Write out every line of text from the entries below word for word, leaving out the pictures.

(Dataset rows)

<<<<

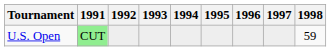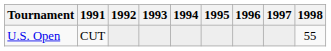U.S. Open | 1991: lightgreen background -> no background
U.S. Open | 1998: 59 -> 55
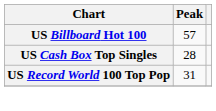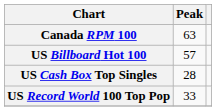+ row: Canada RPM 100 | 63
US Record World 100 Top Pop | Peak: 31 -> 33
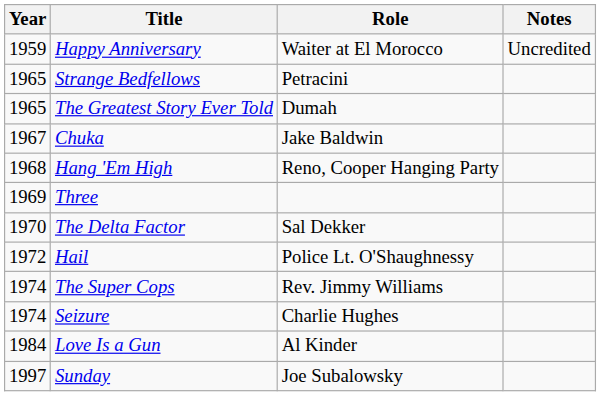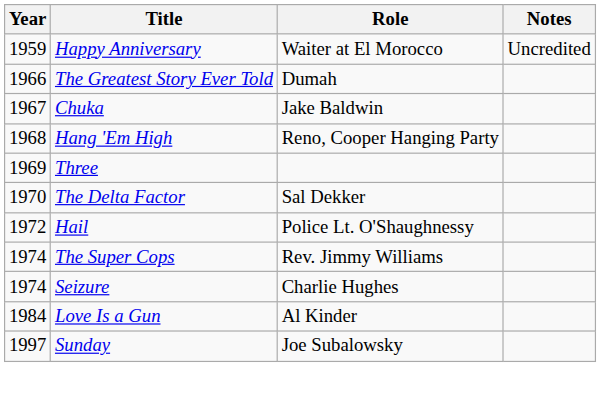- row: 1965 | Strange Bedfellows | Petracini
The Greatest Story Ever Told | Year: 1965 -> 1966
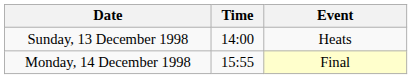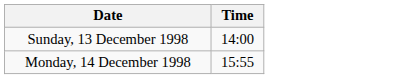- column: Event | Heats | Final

>>>>

COMPLETED EXERCISE -
U.S. Open | 1991: lightgreen background -> no background
U.S. Open | 1998: 59 -> 55
+ row: Canada RPM 100 | 63
US Record World 100 Top Pop | Peak: 31 -> 33
- row: 1965 | Strange Bedfellows | Petracini
The Greatest Story Ever Told | Year: 1965 -> 1966
- column: Event | Heats | Final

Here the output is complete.